Where do you keep your James Beard Award?

It’s a medallion on a ribbon, and so it’s hard to know exactly where to put it. At the moment I think that it’s around a teddy bear’s neck – thanks to my two young kids.

There aren’t too many female fine-dining executive chefs in Chapel Hill. In fact, you may be it. To what do you attribute that?

I’m not sure why that’s true in Chapel Hill. But there are quite a number of women chefs in North Carolina – Amy Tornquist of Watt’s Grocery in Durham, Ashley Christensen of Poole’s Diner in Raleigh, Angela Salamanca of Dos Taquitos, Vivian Howard of the Chef and The Farmer in Kinston, to name a few.

What is your favorite ingredient to cook with?
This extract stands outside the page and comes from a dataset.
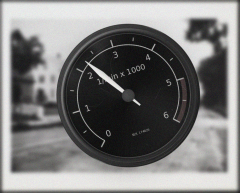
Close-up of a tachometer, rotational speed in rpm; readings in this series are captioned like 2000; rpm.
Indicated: 2250; rpm
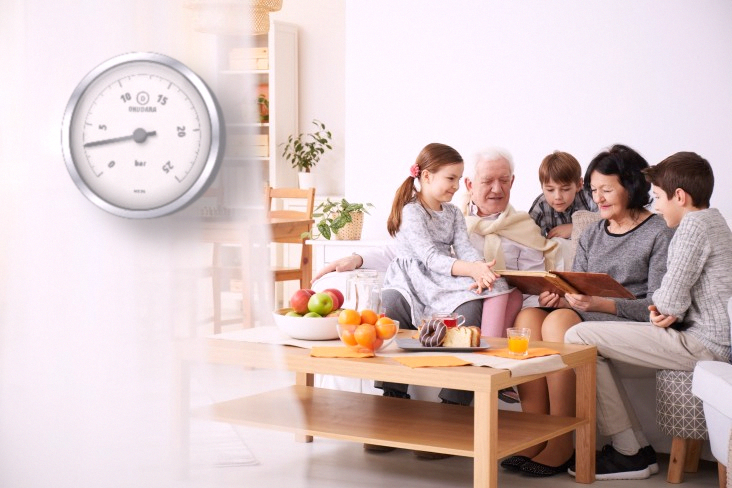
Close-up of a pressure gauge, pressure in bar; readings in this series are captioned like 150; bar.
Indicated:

Right now (late July), it’s all about tomatoes: roasted whole with marrow and sea salt alongside a porterhouse, in a chilled beefsteak tomato soup with fresh wasabi, in an heirloom tomato salad with shiso, in yellow tomato-chili jam with blue crab cakes. By mid-October, we will be heavily into pumpkin, duck and sweet potatoes.

What young chefs in should we watch? Who will next dominate the food scene?

Ashley, Aaron Vandemark of Panciuto in Hillsborough, Billy Cotter of Toast and Matt Kelly of Vin Rouge in Durham are all making really delicious, exciting food.